### Work to do
Please repeat all the items below word for word, keeping each line as it appears.
------ Data lines
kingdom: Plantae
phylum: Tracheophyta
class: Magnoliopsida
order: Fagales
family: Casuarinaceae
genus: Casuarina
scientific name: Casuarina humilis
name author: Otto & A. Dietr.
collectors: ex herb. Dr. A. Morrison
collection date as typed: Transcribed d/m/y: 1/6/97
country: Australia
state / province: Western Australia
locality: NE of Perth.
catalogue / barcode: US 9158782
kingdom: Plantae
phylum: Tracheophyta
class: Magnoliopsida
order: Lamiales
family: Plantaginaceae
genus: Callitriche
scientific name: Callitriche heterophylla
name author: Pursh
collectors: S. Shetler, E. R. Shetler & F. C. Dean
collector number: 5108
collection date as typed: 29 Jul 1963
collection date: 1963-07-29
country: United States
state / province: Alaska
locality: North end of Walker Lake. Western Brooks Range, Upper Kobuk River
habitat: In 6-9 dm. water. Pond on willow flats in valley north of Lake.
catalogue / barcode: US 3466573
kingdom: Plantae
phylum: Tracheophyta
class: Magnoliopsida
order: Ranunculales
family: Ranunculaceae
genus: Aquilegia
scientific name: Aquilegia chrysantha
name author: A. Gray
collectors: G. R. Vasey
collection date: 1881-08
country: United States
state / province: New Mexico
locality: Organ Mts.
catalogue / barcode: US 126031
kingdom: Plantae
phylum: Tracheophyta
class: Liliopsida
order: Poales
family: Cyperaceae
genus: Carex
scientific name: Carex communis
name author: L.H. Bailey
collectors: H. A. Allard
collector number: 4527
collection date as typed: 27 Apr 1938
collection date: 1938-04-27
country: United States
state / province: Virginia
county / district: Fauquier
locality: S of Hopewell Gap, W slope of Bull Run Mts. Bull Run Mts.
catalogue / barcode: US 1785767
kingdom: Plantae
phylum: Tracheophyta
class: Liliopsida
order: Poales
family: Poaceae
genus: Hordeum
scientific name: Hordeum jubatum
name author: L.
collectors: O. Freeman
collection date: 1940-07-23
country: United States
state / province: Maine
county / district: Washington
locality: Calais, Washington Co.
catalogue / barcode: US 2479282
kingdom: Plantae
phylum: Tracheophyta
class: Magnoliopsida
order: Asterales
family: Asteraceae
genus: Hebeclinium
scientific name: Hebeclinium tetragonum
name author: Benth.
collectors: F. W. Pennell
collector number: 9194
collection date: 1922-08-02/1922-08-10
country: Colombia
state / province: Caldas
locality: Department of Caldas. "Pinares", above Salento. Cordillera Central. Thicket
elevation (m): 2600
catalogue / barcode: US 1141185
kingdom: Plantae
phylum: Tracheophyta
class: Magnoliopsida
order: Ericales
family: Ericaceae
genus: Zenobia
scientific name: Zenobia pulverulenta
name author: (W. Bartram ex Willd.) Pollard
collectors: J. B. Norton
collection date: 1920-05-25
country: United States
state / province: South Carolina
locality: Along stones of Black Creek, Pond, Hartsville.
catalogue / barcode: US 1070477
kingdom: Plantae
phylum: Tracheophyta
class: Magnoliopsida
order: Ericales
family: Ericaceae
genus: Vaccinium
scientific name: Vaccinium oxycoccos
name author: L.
------------
### Exercise answer
kingdom: Plantae
phylum: Tracheophyta
class: Magnoliopsida
order: Fagales
family: Casuarinaceae
genus: Casuarina
scientific name: Casuarina humilis
name author: Otto & A. Dietr.
collectors: ex herb. Dr. A. Morrison
collection date as typed: Transcribed d/m/y: 1/6/97
country: Australia
state / province: Western Australia
locality: NE of Perth.
catalogue / barcode: US 9158782
kingdom: Plantae
phylum: Tracheophyta
class: Magnoliopsida
order: Lamiales
family: Plantaginaceae
genus: Callitriche
scientific name: Callitriche heterophylla
name author: Pursh
collectors: S. Shetler, E. R. Shetler & F. C. Dean
collector number: 5108
collection date as typed: 29 Jul 1963
collection date: 1963-07-29
country: United States
state / province: Alaska
locality: North end of Walker Lake. Western Brooks Range, Upper Kobuk River
habitat: In 6-9 dm. water. Pond on willow flats in valley north of Lake.
catalogue / barcode: US 3466573
kingdom: Plantae
phylum: Tracheophyta
class: Magnoliopsida
order: Ranunculales
family: Ranunculaceae
genus: Aquilegia
scientific name: Aquilegia chrysantha
name author: A. Gray
collectors: G. R. Vasey
collection date: 1881-08
country: United States
state / province: New Mexico
locality: Organ Mts.
catalogue / barcode: US 126031
kingdom: Plantae
phylum: Tracheophyta
class: Liliopsida
order: Poales
family: Cyperaceae
genus: Carex
scientific name: Carex communis
name author: L.H. Bailey
collectors: H. A. Allard
collector number: 4527
collection date as typed: 27 Apr 1938
collection date: 1938-04-27
country: United States
state / province: Virginia
county / district: Fauquier
locality: S of Hopewell Gap, W slope of Bull Run Mts. Bull Run Mts.
catalogue / barcode: US 1785767
kingdom: Plantae
phylum: Tracheophyta
class: Liliopsida
order: Poales
family: Poaceae
genus: Hordeum
scientific name: Hordeum jubatum
name author: L.
collectors: O. Freeman
collection date: 1940-07-23
country: United States
state / province: Maine
county / district: Washington
locality: Calais, Washington Co.
catalogue / barcode: US 2479282
kingdom: Plantae
phylum: Tracheophyta
class: Magnoliopsida
order: Asterales
family: Asteraceae
genus: Hebeclinium
scientific name: Hebeclinium tetragonum
name author: Benth.
collectors: F. W. Pennell
collector number: 9194
collection date: 1922-08-02/1922-08-10
country: Colombia
state / province: Caldas
locality: Department of Caldas. "Pinares", above Salento. Cordillera Central. Thicket
elevation (m): 2600
catalogue / barcode: US 1141185
kingdom: Plantae
phylum: Tracheophyta
class: Magnoliopsida
order: Ericales
family: Ericaceae
genus: Zenobia
scientific name: Zenobia pulverulenta
name author: (W. Bartram ex Willd.) Pollard
collectors: J. B. Norton
collection date: 1920-05-25
country: United States
state / province: South Carolina
locality: Along stones of Black Creek, Pond, Hartsville.
catalogue / barcode: US 1070477
kingdom: Plantae
phylum: Tracheophyta
class: Magnoliopsida
order: Ericales
family: Ericaceae
genus: Vaccinium
scientific name: Vaccinium oxycoccos
name author: L.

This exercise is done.